We reject defendant's contention that the verdict is against the weight of the evidence. " ‘Where, as here, witness credibility is of paramount importance to the determination of guilt or innocence, we must give great deference to the jury, given its opportunity to view the witnesses and observe their demeanor’ " ( People v. Barnes , 158 A.D.3d 1072, 1073, 70 N.Y.S.3d 679 [4th Dept. 2018], lv denied 31 N.Y.3d 1011, 78 N.Y.S.3d 281, 102 N.E.3d 1062 [2018] ). Contrary to defendant's contention, while there were some inconsistencies in the testimony of the victims, their testimony was not incredible as a matter of law (see People v. O'Neill , 169 A.D.3d 1515, 1515-1516, 93 N.Y.S.3d 501 [4th Dept. 2019] ; People v. Johnson , 153 A.D.3d 1606, 1607, 62 N.Y.S.3d 658 [4th Dept. 2017], lv denied 30 N.Y.3d 1020, 70 N.Y.S.3d 452, 93 N.E.3d 1216 [2017] ). Viewing the evidence in light of the elements of the crimes as charged to the jury (see People v.
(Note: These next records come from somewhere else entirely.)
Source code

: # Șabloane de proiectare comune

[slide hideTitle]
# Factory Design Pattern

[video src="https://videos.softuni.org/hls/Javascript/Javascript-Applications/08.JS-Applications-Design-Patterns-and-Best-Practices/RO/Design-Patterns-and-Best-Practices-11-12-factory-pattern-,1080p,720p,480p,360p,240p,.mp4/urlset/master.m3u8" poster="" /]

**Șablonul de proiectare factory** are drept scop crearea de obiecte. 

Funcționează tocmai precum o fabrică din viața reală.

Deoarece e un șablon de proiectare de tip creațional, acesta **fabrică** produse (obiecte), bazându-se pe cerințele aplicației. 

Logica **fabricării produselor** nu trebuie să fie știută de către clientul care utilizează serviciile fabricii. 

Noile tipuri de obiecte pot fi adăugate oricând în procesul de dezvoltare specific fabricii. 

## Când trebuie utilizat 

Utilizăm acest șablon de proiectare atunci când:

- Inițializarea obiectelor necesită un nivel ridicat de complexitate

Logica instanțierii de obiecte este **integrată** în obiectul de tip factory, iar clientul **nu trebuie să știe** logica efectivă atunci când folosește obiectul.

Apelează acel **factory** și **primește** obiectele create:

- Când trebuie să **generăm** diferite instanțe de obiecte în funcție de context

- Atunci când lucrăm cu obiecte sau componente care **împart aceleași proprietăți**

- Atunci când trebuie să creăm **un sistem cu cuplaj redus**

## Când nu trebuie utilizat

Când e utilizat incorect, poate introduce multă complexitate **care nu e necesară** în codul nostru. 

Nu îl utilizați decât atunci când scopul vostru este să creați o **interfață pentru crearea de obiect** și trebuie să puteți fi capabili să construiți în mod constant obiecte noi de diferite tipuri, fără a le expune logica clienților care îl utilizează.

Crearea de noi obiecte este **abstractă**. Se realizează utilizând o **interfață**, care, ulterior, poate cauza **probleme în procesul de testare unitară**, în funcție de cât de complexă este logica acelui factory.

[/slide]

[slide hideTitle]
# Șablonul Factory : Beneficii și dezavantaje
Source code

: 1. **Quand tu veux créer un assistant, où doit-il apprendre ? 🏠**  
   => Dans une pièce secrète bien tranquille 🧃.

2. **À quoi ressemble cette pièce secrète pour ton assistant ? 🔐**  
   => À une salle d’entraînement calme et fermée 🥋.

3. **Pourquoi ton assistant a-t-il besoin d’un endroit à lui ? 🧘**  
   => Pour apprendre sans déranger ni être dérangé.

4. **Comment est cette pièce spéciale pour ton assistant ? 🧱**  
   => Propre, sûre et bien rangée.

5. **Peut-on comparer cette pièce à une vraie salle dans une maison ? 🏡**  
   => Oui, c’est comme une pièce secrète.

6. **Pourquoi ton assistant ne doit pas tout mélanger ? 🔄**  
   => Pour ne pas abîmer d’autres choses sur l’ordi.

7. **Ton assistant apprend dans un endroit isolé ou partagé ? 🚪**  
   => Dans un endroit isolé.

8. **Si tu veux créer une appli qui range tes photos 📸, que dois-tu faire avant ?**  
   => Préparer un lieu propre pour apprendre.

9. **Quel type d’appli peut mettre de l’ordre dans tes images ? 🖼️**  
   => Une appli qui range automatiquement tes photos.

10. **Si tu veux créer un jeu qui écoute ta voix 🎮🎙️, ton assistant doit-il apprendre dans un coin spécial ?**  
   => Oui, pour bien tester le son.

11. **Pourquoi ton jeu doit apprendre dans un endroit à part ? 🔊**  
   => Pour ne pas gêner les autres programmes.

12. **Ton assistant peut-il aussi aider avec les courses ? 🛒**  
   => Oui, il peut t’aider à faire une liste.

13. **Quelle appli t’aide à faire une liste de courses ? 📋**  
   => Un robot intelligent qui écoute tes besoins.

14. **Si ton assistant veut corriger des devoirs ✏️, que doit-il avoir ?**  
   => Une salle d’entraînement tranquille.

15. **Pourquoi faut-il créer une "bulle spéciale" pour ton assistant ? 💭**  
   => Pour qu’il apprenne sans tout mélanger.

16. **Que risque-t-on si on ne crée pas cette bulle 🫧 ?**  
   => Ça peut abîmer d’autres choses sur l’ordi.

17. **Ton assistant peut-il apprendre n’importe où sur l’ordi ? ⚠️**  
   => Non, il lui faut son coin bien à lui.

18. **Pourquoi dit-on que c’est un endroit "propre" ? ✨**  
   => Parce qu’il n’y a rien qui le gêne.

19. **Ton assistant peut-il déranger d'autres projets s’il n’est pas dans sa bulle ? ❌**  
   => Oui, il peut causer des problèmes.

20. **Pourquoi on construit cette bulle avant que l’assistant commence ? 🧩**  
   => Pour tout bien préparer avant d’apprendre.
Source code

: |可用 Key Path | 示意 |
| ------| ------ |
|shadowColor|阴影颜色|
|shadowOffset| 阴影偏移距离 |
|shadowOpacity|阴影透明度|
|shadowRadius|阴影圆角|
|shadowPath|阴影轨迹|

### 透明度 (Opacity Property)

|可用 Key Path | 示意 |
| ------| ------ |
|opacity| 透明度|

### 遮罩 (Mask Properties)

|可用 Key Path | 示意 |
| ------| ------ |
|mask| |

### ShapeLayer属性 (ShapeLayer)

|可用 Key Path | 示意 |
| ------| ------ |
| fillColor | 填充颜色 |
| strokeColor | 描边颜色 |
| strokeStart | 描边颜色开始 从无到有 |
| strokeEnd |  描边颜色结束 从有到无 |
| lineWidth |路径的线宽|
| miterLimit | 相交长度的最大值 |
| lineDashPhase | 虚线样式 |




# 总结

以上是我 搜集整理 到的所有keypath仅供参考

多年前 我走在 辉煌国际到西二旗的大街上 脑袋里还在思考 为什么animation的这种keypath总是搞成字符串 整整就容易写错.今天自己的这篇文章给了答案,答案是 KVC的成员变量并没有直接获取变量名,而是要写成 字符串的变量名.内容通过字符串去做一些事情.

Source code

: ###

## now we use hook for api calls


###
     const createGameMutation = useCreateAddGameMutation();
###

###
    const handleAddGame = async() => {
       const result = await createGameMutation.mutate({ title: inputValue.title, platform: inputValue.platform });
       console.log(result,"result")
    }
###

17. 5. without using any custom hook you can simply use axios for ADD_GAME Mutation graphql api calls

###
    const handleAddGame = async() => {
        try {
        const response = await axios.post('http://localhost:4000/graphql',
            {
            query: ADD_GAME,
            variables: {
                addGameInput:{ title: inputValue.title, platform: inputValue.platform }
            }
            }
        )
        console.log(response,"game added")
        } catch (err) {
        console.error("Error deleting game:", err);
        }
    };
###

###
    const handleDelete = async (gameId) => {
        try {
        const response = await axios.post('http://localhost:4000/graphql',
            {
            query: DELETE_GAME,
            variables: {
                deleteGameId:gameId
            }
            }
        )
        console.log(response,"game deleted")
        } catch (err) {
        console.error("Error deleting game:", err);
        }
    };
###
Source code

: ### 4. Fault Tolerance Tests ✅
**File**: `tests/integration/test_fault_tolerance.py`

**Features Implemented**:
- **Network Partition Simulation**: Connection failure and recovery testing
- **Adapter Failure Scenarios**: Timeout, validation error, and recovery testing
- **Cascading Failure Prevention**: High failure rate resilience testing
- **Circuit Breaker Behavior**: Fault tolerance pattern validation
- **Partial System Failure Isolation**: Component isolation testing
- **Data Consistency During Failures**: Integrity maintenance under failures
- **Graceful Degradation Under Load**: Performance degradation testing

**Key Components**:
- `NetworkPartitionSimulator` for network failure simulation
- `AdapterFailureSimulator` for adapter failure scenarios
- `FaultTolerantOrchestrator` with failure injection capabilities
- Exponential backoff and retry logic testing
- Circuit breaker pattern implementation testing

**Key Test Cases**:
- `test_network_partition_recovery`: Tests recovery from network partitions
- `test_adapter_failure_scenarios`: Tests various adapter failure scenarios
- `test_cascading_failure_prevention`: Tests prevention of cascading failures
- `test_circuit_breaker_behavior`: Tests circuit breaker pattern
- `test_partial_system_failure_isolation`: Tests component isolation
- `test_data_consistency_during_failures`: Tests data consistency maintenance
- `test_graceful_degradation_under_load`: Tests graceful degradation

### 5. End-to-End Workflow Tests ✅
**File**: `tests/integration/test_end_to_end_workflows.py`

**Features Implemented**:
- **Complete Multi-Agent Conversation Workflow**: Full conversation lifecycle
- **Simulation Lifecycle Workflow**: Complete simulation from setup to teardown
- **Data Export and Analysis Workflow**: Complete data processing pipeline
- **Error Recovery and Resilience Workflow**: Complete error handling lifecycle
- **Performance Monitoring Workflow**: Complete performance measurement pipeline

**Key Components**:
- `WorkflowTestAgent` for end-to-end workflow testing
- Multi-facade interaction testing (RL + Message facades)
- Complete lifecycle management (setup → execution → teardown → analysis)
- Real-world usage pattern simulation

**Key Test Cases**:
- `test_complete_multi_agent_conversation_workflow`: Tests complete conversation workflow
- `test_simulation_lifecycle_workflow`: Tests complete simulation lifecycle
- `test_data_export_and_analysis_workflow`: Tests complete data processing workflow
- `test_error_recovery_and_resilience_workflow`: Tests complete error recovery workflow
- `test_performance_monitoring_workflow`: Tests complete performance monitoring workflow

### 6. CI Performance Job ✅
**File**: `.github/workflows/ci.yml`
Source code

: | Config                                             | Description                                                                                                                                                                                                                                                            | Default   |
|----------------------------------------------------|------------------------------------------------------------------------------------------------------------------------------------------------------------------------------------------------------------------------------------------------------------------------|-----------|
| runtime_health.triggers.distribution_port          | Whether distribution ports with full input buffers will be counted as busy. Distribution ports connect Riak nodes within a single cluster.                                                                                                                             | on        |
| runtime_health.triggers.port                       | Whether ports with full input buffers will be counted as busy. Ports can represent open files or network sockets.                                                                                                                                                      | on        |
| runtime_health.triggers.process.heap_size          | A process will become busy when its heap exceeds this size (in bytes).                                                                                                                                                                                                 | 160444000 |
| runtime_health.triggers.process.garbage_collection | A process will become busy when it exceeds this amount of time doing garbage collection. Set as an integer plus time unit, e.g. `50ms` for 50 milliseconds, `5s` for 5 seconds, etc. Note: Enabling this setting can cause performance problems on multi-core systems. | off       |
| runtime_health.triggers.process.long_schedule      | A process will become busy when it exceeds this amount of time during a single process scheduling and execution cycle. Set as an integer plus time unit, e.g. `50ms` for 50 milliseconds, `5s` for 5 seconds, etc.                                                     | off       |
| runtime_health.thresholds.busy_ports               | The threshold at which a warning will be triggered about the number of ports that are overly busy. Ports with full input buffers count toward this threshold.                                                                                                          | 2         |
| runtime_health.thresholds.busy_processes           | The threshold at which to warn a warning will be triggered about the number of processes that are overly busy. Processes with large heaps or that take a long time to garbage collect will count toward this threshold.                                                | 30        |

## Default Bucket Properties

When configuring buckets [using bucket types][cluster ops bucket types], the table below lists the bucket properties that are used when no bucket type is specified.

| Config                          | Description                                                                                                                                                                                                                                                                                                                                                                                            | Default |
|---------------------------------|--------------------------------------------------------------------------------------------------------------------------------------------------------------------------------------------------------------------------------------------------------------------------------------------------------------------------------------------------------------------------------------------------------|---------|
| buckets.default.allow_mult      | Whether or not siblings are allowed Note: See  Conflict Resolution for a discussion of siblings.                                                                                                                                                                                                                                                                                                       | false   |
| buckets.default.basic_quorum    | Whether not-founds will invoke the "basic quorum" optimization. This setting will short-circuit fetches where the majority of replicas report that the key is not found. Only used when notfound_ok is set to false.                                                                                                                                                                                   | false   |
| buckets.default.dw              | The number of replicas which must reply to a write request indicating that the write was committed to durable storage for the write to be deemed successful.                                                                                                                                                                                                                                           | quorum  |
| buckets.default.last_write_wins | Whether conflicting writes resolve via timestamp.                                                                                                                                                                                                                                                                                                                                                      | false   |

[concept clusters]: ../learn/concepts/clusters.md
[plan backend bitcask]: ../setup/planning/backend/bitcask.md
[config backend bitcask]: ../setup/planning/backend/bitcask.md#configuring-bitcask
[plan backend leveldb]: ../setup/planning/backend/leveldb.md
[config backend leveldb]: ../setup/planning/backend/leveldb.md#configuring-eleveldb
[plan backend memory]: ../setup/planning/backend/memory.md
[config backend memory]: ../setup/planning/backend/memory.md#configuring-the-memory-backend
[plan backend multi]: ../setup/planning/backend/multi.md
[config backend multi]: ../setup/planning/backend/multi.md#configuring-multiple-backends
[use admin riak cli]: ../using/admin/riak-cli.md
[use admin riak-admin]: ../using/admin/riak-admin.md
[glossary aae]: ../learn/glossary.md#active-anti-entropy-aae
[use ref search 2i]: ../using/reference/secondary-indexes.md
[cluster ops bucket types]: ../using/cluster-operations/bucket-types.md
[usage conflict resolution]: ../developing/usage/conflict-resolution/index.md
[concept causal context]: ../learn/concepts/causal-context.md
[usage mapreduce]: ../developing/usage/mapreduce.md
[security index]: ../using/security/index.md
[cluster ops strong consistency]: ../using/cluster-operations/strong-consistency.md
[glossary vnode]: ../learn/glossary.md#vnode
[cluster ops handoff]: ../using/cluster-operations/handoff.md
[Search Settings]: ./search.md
Danielson , 9 N.Y.3d 342, 349, 849 N.Y.S.2d 480, 880 N.E.2d 1 [2007] ), we conclude that, although a different verdict would not have been unreasonable, the jury did not fail to give the evidence the weight it should be accorded (see generally People v. Bleakley , 69 N.Y.2d 490, 495, 515 N.Y.S.2d 761, 508 N.E.2d 672 [1987] ).
The sentence is not unduly harsh or severe. We have reviewed defendant's remaining contentions and conclude that they lack merit.